London - Paris

Websites surreptitiously tracking and reporting on visitors

Websites surreptitiously tracking and reporting on visitors

As a privacy and data protection advocate, we do occasionally monitor major websites compliance with data protection regulations. We have previously wrote about website compliance and cookies requirements of information, transparency and consent request where applicable. The French Data Protection Authority, CNIL, has played a lead role in clarifying the regulation. The expectation would be that French websites would have followed thes guidances, using the two years of preparation and the first year of GDPR application to comply. Sadly, this has not always been the case. Even pointing the issues to some web owners has not had much effect. Compliance with cookie laws should not be that hard : a cookie banner based on an opt in positive action should give visitors a free option to accept tracking. Full transparency has to be provided by a privacy notice according. See ICO guidance ‘What privacy information should we provide?‘ and CNIL ‘Mentions sur votre site internet : les obligations à respecter’

To ensure our foundings on the website were correct, we requested several IT and security experts to double check. One particular recognised expert, Allen Woods(1), kindly accepted to have a look to further analyse one of these websites. The result is eye opening. We knew about website tracking but this website analysis threw the light to a whole different dimension on the depth of tracking, profiling and fingerprinting, data sharing with third parties not only via cookies but Java Script codes used by the web developers. We invite anyone involved with data protection, IT security and cybersecurity to carefully read this document with full attention. Please share your views and observations.

Initially Allen Woods confirmed that ‘the use, by second, third and fourth parties of cookies constitutes an extension of the organisation boundary of site owners tracking the movements of devices and therefore their owners, with a considerable degree of accuracy‘.

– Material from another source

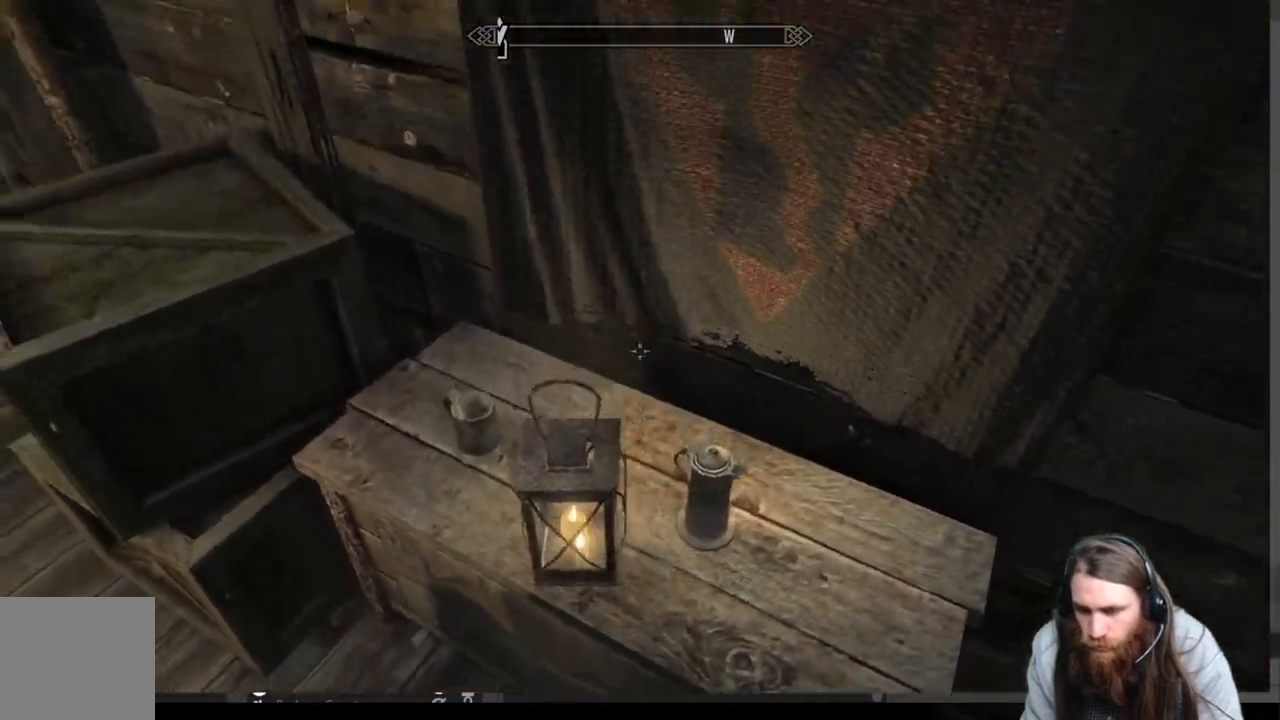
{"buttons": [], "left_stick": "center", "right_stick": "left", "events": [[83, "A", "up"], [183, "right_stick", "left"], [317, "left_stick", "center"]]}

Allen Woods then proceed to further scrutiny to add into his report :

with the sample URL taken from an apparently autogenerated module with the file name : “7D1mEqsUJEn.js. Both beacon and file name appear to be automatically generated at run time on a basis similar to GUID identifiers. The direct impact of the module is an embedded call back to the react.js CDN web site (part of the Facebook estate) with the effect of forcing a regular Facebook monitoring presence on any page using or calling the react.js sub components or code functions concerned.’

You wonder how many lawyers, even IT lawyers advising on Data Protection compliance matters, or website owners, understand what this means. Let’s be honest, We are just starting to pierce the mystery of coding thanks to Allen and few other security experts around.

It’s important to note that for Allen Woods the hidden JavaScript codes on the website ‘represents a multiple risk in that source and components can be inserted for tracking or any other purpose malicious or otherwise but without making the client side users aware.’

Allen concludes his report by stating :

Firstly, in the authors opinion, the owners of the site under review have lost control of data flow into and out of the site concerned and should consider a complete rebuild using components that have been vetted in terms of their functionality and capabilities with a view to reversing that loss of control. There is now a legal imperative for doing as recommended in that current regulation places an emphasis on the “controller” (site owner) to ensure the protection of the integrity of personal data in particular.

Secondly, a review of the reasoning behind the need to collect and analyse visitor traffic should be carried out and an alternative to the use of Google Analytics should be seriously considered. In the current legal operating environment, which establishes definitions of controller and processor responsibilities that making use of Google Analytics and passing visitor data to its control to be processed where Google sees fit, when web site server side log files contain much the same data. It may well be that using a desk top log file analyser will give the kind of visitor analysis that the site owner requires.”

This is important as many many websites use Google Analytics to measure their web traffic trough the IP address. IP address, identification number entering the definition of ‘personal data’ as in the Article 4 GDPR.

As a matter of due diligence, when commissioning a site, site owners should take an active role in approving which components are going to be used by whoever it is that is commissioned to build their web site. If the author was asked to approve any of the components provided by major platforms generally, but particularly social media platforms like Twitter, Google and Facebook and external template platforms like WORDPRESS, that those suggesting the use of such components should guarantee site owners as to the reliability and robustness of the code in respect of compliance and furthermore prove that the code concerned had been forensically reviewed to confirm reliability and robust compliance.’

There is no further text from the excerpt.